▶ [What needs to be done]
Transcribe all the records exactly and omit any images they hold.

BEGIN Data shown

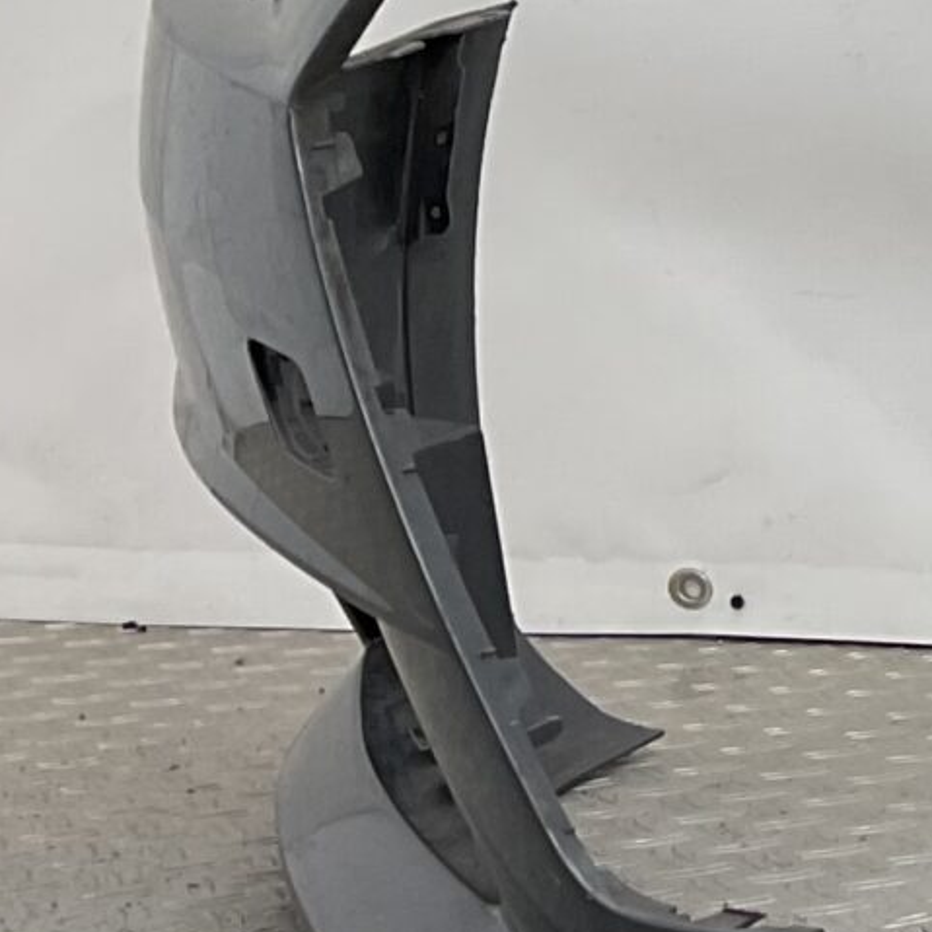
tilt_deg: -6.8
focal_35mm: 137
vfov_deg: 12.7
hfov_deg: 10.4
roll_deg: -2.7
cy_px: 243
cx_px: 2442
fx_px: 4173
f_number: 1.8
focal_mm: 3
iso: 16
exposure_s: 1/100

END Data shown

▶ [Answer section]
tilt_deg: -6.8
focal_35mm: 137
vfov_deg: 12.7
hfov_deg: 10.4
roll_deg: -2.7
cy_px: 243
cx_px: 2442
fx_px: 4173
f_number: 1.8
focal_mm: 3
iso: 16
exposure_s: 1/100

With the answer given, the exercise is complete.